Even if the ending was not.

“Our guys are not in life or death situations,” Donovan said. “But the thing that stands out to me is the sacrifice, the unselfishness, being a part of something bigger than themselves, putting their lives in the hands of someone else. ... I think those are messages you try to get across to your team. Obviously, not at this level. Our guys aren’t going to war. ... The discipline, focus, attention to detail, they’re all things we want to see our basketball team do.”

Donovan got to see his team attempt those things for a half, outside in 54-degree weather and minus a starter (suspended point guard Scottie Wilbekin) and key reserve (forward Casey Prather).

Will Yeguete started at the small forward spot, playing it for the first time in his career, and led the Gators with eight points on 4-for-5 shooting and cleared a team-best four rebounds, too.

“I’m trying to improve my offense,” Yeguete said.

Forward Erik Murphy had seven points, with a pair of threes, to go with three rebounds.

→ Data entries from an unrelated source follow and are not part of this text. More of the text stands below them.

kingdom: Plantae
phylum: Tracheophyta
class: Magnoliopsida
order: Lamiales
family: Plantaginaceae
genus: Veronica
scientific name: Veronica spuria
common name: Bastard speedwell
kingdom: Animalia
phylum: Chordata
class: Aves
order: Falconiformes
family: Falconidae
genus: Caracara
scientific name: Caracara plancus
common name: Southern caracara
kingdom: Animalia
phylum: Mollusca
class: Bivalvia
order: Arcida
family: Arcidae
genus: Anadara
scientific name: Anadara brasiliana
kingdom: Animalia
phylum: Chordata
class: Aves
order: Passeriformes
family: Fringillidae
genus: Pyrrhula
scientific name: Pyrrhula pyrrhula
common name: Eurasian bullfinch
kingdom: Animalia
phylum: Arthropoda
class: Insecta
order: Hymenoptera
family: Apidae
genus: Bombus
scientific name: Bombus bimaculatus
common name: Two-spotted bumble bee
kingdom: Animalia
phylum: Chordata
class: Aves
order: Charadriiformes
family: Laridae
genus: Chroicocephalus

UF shot 45.5 percent from the (dry) floor (10 of 22) and went 3-for-10 from the arc.

Without Wilbekin, the Gators turned to senior shooting guard Kenny Boynton to play the point. He finished with six points, making a pair of 3-pointers, but had more turnovers (4) than assists (3). Donovan, though, didn’t put all those turnovers in Boynton’s lap.

“I think Kenny did a good job,” Donovan said. “I think the execution, the screening, the timing on things sort of put him at times in bad situations. Some of those turnovers were not his fault.”

The UF staff went into the game wanting to see a commitment to defense and rebounding and had to be happy with Georgetown hitting just 10 of 28 shots (35.7 percent) and winning on the boards 16-14. Forward Otto Porter led the Hoyas with seven points.

There probably were some halftime adjustments and coaching points made by Donovan at the break, but the Gators didn’t get a chance to implement them.

All they got to was 15 minutes worth of warm-ups.

Then came the call, courtesy of both coaches, the officials and the city of Jacksonville.

“It was the right decision, no question,” center and Jacksonville native Patric Young said. “We were all trying to help wipe it down, but what’s that saying? We were just chasing our tails.”

Now the season opener becomes Sunday’s 3:30 game against Alabama State at the O’Connell Center.

This one will just be a special memory. A glorious 20-minute scrimmage those fortunate enough to have seen will never forget.